Three quick signals on Linux:

perf stat -e cache-misses,cache-references,LLC-loads,LLC-load-misses ./prog — high LLC miss rate (> 10% of LLC loads) usually means DRAM-bound.
perf stat -e dTLB-load-misses,iTLB-load-misses — high TLB misses suggest huge pages will help.
Top-down profiling with toplev (pmu-tools) — directly attributes pipeline stalls to “Backend / Memory Bound”, “Frontend Bound”, “Bad Speculation”, or “Retiring”, which tells you whether the bottleneck is even memory at all.

If the bottleneck is genuinely memory bandwidth, the fixes are: blocking/tiling the algorithm to fit in cache, NUMA pinning, huge pages, prefetch hints, or in extreme cases switching to a more memory-friendly data layout (struct-of-arrays vs array-of-structs).

In Computer Fundamentals (3): Storage Systems, we will follow the data one more level out: the controller and FTL inside an SSD, the SLC/MLC/TLC/QLC trade-off, NVMe queues and PCIe lanes, RAID and erasure coding, and why the storage stack is currently the most rapidly evolving layer of the system.
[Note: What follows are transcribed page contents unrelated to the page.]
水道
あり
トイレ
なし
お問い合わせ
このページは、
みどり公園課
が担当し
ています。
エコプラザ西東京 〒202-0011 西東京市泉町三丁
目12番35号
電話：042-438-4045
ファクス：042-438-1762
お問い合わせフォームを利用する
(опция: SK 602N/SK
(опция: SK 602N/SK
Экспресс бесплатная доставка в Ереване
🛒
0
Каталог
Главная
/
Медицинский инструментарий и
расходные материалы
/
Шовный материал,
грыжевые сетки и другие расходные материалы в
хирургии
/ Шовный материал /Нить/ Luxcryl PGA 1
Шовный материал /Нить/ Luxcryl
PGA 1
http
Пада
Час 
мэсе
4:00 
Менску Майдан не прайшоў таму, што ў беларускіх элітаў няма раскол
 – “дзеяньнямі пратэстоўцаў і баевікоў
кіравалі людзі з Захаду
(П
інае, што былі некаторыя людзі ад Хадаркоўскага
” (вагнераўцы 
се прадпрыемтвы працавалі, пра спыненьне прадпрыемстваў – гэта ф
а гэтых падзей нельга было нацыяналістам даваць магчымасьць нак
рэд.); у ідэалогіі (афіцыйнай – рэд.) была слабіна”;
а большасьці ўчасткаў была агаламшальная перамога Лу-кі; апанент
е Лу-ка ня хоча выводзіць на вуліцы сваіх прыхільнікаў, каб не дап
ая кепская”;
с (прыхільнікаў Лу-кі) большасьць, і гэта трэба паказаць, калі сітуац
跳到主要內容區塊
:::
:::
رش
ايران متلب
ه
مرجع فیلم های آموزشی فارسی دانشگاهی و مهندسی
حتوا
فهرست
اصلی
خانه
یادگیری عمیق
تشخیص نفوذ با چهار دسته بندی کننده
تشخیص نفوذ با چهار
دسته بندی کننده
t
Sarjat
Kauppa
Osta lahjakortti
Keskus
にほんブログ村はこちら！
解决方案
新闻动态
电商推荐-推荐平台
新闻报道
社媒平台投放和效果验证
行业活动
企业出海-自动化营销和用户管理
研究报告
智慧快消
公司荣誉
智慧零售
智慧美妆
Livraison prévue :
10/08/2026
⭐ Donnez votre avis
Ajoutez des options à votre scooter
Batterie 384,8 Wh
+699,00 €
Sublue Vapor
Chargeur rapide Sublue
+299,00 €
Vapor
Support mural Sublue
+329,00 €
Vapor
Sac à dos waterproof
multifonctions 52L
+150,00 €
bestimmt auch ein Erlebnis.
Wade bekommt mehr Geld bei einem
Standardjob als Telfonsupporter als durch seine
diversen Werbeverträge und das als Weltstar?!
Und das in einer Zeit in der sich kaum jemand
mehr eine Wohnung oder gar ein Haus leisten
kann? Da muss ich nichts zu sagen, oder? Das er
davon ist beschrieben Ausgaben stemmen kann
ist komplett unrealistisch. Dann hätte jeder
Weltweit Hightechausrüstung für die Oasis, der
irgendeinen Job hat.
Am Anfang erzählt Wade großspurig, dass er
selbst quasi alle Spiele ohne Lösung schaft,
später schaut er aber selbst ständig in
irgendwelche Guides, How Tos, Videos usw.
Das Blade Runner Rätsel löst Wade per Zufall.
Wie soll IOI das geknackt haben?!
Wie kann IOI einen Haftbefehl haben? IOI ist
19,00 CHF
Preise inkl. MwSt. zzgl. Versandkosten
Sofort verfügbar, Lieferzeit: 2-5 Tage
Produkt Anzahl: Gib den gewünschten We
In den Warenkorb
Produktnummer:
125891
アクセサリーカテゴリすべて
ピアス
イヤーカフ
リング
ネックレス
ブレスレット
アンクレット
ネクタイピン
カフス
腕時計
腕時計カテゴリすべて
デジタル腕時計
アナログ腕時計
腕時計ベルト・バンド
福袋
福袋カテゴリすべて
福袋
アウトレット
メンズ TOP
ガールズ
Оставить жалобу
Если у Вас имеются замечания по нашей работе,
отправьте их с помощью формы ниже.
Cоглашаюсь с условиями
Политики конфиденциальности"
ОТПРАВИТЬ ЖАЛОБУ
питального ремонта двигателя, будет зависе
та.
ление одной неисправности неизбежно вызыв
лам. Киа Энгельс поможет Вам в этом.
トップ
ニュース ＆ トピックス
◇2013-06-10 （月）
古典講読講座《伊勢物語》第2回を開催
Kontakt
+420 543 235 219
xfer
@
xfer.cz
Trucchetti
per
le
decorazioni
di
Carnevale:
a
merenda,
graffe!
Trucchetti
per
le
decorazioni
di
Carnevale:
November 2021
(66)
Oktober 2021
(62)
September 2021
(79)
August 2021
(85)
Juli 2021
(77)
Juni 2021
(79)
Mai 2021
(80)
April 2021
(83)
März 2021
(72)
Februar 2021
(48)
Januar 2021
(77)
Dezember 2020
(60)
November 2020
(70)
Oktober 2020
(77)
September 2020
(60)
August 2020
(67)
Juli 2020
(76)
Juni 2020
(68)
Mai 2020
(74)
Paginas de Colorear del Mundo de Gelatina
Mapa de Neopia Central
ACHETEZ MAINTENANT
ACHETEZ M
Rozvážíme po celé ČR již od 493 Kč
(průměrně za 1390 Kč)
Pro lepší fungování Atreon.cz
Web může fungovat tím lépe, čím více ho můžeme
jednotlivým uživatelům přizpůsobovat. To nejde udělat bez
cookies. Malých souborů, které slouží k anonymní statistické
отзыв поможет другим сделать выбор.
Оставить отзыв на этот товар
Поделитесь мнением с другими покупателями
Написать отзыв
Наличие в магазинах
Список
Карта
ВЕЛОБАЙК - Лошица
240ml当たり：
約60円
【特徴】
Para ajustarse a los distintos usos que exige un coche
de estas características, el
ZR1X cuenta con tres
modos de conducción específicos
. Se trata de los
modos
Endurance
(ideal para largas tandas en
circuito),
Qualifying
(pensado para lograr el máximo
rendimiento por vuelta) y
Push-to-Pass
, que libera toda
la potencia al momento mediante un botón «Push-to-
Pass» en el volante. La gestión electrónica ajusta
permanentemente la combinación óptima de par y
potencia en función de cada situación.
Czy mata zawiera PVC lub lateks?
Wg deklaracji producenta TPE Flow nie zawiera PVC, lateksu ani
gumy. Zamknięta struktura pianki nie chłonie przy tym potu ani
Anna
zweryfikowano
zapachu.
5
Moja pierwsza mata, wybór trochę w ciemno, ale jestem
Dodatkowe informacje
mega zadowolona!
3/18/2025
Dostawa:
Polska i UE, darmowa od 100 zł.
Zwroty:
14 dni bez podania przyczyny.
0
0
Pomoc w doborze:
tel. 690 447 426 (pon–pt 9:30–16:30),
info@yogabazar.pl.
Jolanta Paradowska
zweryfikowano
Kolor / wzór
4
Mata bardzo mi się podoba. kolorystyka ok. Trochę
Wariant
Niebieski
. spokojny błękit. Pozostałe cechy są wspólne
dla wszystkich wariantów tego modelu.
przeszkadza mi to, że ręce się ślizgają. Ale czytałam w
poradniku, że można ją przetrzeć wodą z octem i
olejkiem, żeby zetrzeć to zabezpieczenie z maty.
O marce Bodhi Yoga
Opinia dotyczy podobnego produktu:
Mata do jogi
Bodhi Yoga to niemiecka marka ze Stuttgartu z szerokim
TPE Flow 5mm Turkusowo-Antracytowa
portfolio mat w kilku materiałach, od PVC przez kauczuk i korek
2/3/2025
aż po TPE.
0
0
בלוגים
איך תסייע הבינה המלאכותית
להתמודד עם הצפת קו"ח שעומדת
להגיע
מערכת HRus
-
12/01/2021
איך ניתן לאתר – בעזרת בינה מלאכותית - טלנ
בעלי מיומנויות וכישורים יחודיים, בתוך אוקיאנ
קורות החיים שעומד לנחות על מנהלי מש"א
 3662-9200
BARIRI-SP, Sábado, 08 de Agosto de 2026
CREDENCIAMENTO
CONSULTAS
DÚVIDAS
Stay tuned.

Summary#

The memory hierarchy exists because no single technology is both fast and dense. SRAM is fast and expensive (caches). DRAM is dense and slower (main memory). Flash and disk are denser still and persistent.
A single load instruction quietly traverses registers → L1 → L2 → L3 → memory controller → channel → DRAM rank/bank/row/column, with translation through the TLB and page table layered on top.
Caches turn average DRAM latency from 100 ns into ~1 ns by exploiting temporal and spatial locality. Hit rates compound across L1/L2/L3.
Virtual memory gives every process its own address space, with hardware-enforced isolation, sharing, and on-demand paging. The TLB is what makes that affordable.
DDR generations keep doubling bandwidth and trimming voltage. DDR5’s real innovation is two subchannels per DIMM, on-die ECC, and on-DIMM power management.
Channels scale bandwidth almost linearly. Always populate dual-channel; for serious work, populate every channel your board offers.
ECC turns silent corruption into a logged event. Essential for servers, optional for desktops.
NUMA means memory has a topology. Local access is fast; remote access is slower. Modern OSes and runtimes take this seriously, and so should you on multi-socket or chiplet systems.